:: Dataset excerpts

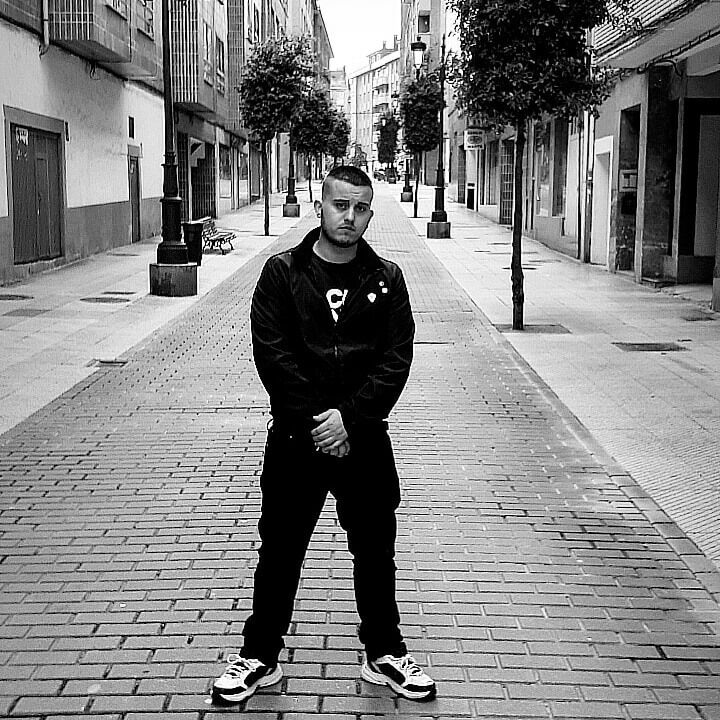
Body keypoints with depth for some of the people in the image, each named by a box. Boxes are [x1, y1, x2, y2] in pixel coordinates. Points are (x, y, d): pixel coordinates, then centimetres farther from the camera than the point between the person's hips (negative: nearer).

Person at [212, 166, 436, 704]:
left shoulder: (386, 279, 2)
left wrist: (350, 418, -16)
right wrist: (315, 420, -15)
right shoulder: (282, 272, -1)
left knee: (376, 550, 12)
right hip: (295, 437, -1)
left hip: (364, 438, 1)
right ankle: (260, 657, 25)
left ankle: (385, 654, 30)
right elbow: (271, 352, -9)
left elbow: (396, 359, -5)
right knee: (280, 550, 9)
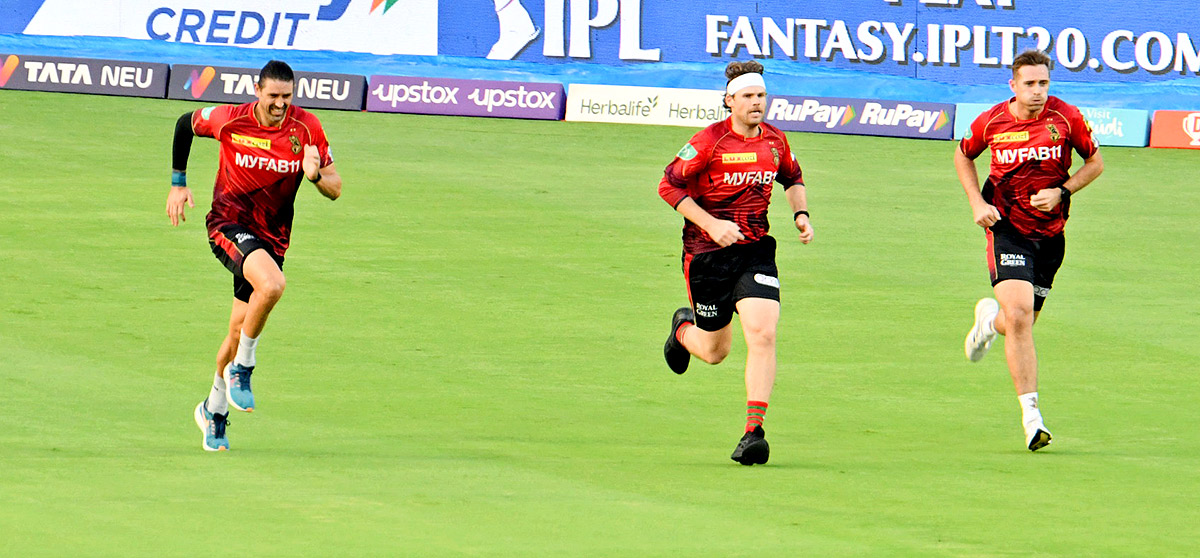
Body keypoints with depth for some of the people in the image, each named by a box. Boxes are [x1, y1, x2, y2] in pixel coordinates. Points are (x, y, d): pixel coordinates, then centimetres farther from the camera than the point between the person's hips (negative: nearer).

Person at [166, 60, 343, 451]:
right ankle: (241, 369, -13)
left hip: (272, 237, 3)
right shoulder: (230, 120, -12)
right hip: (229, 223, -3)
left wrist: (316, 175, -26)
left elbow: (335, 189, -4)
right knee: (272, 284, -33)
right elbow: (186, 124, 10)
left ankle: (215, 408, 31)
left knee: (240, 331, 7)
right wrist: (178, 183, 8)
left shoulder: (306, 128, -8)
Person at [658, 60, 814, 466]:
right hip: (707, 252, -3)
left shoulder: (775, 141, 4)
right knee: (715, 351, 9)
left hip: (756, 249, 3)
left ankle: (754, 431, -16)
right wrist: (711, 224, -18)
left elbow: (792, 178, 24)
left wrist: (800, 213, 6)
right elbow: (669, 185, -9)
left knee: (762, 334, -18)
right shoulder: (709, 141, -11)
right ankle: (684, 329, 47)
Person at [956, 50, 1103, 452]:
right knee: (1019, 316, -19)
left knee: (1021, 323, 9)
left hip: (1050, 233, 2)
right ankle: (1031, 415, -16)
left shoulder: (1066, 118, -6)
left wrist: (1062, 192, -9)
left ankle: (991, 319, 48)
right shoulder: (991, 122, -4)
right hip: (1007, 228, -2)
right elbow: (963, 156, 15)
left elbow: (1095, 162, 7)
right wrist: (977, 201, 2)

::::
:: Dataset excerpts

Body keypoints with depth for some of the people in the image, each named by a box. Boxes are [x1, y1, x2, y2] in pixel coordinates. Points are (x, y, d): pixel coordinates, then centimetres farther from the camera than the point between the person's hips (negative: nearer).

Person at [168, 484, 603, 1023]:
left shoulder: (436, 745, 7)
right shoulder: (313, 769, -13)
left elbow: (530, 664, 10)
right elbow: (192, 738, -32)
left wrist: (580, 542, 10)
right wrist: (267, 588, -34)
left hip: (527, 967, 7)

::::

* [Work to be completed]
Rewrite the listing starting at the line containing "left wrist: (800, 213, 6)" and ending at the line containing "right elbow: (963, 156, 15)", changing "Person" to "Figure" and leaving everything else unchanged. Give only those lines.

* [Response to the task]
left wrist: (800, 213, 6)
right elbow: (669, 185, -9)
left knee: (762, 334, -18)
right shoulder: (709, 141, -11)
right ankle: (684, 329, 47)
Figure at [956, 50, 1103, 452]:
right knee: (1019, 316, -19)
left knee: (1021, 323, 9)
left hip: (1050, 233, 2)
right ankle: (1031, 415, -16)
left shoulder: (1066, 118, -6)
left wrist: (1062, 192, -9)
left ankle: (991, 319, 48)
right shoulder: (991, 122, -4)
right hip: (1007, 228, -2)
right elbow: (963, 156, 15)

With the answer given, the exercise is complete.